Problem requirements: Each record that follows should be repeated exactly, minus any images.

───── Data supplied ─────

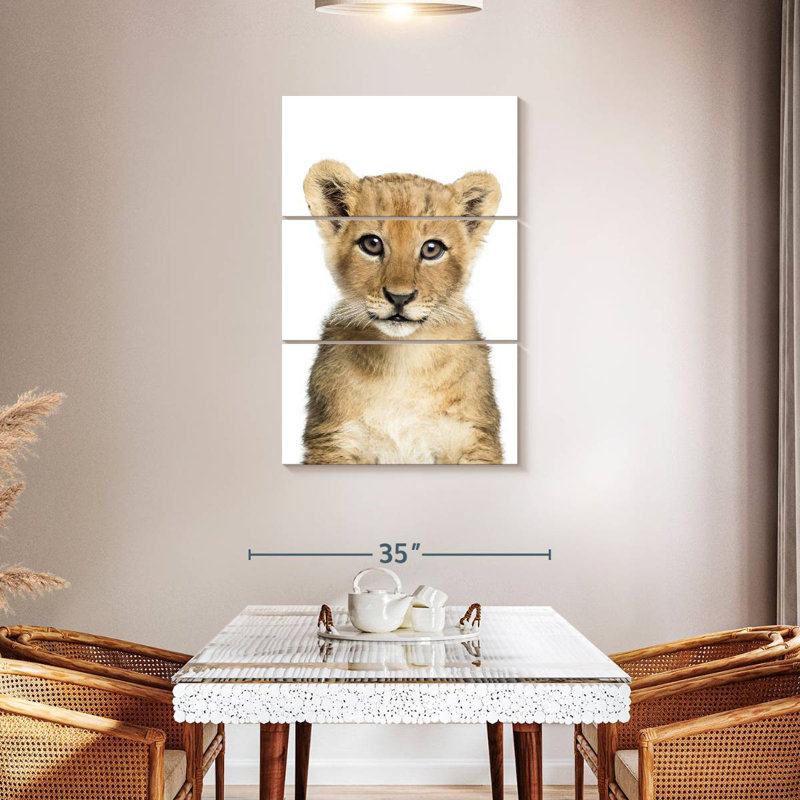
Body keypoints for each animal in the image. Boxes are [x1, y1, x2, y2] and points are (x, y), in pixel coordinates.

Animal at [300, 161, 504, 465]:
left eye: (432, 249)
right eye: (372, 244)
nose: (400, 297)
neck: (403, 359)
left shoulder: (472, 438)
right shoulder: (334, 440)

─────

Output for this task:
Body keypoints for each animal in the image. Boxes are [x1, y1, x2, y2] and points are (x, y), in pixel coordinates.

Animal at [300, 161, 504, 465]:
left eye: (432, 249)
right eye: (372, 244)
nose: (400, 297)
neck: (403, 359)
left shoulder: (472, 438)
right shoulder: (334, 440)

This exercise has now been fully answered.